Farmer's Talk Pop

(2018年12月末、はてなダイアリー「夢男のファーマーズ・トーク」を統合しました)

ここは雪の中

本格的な寒波で12月中旬にしてはめずらしく田んぼも畑も一面銀世界だ。もう50cmぐらい積もったのかな。雪が降る前に11月末までキュウリを栽培していたビニールハウスの中の片付けがなんとか終わったのでよかったが、そうでなかったら来年2月下旬から始まる新たな作付けに影響がでたところだ。危機一髪。つくづく農業は作業と天候の読みが重要だということを再確認。すべてが天気優先なのである。

しかし、天気優先だけで作業ができれば全く問題ないが、そこに学校や保育園行事、農業関連の会合などや地域の外作業などが加わるととたんに予定が変わる。問題なのは天候ではなくて、人間の方らしい。とはいっても、人間関係なしで世の中は成り立たないわけで、その辺のバランスをうまくやることが必要だ。農作業だけやれて他のめんどくさいこととは関係なく暮らしていけたらいいのに、とも思うこともあるが、それはそれ。いろんなことに家族全員で対処するのも農家生活でもある。
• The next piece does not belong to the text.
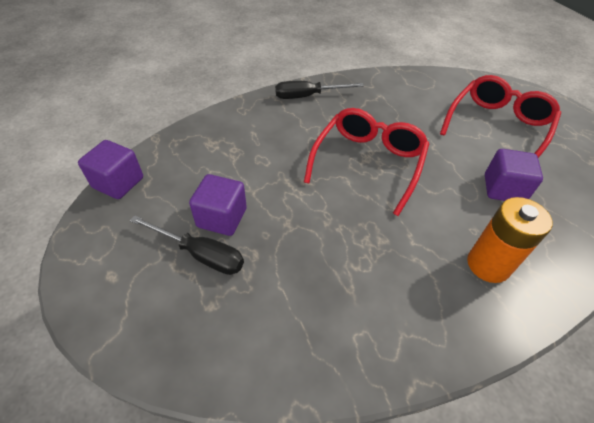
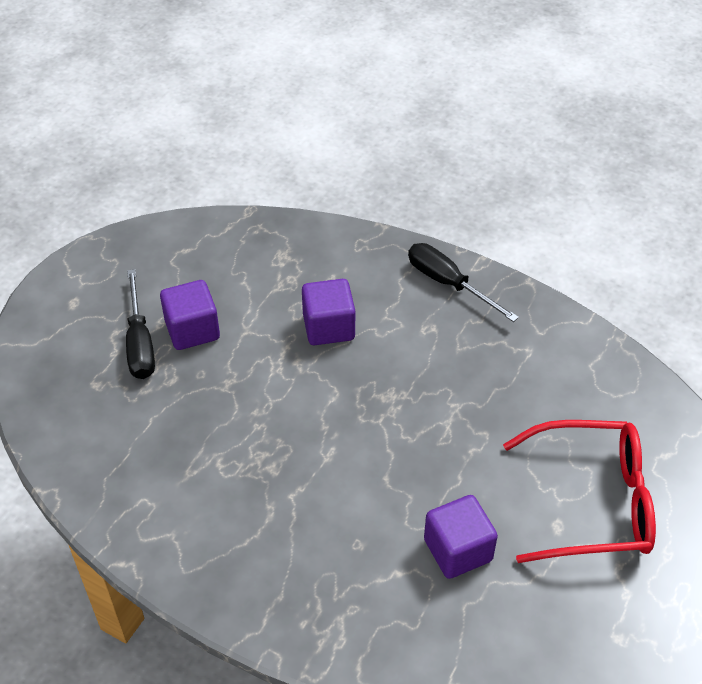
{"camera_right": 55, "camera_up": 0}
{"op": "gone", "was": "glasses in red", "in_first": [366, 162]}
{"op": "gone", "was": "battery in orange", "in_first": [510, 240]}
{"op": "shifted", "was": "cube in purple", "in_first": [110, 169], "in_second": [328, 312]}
雪が降ると真っ白になって、何もが見えなくなってしまう。見えなくなってしまうと言っても無くなったわけではないので、雪が降る前にあった形はそこに残っている。必要なものもいらないものも同じように見えなくなってしまうので、いつも、雪が降ると何もかにもきれいになったと思ってしまう。春になって雪解けになると片付け忘れたものが解けてきたなくなった茶色の雪の中から出てきて、やっぱりな、と思う。

大雪は何もしないと家や小屋、ビニールハウスをつぶしてしまう、寒くて冷たいイメージの雪だが、いいこともある。雪だるまやそりすべり、雪合戦やスキー。子供たちを楽しませてくれる。あれだけ忙しかった夏の生活だったのに雪が降っただけで、何をしてもしかたがないから、と夢男たちをあきらめされてくれる。雪は家族団らんを提供してくれる自然の心遣いなのだ。「ご苦労様。一年みんなでよくがんばったね」 そんな風に都合よく解釈する。だからやってられるんだろう、とも思う。

雪が降ってなにもかも隠してくれるが、その下には何十年変わらない土がある。見えているときは気づかない。見えなくなるととたんに大事にしたくなる。ゆっくり休んで、と土に言いたい。

農家にとっては冬は、必ず来る春に向けて、これからも農業を続けていく気になるために絶対必要な季節である。雪が降らない地方もあるが、ここは降る。誰にも止められないし、変えられない。ただそれだけ。

なんだ、人間が変わるしかないんじゃないか。本当は簡単なことだ。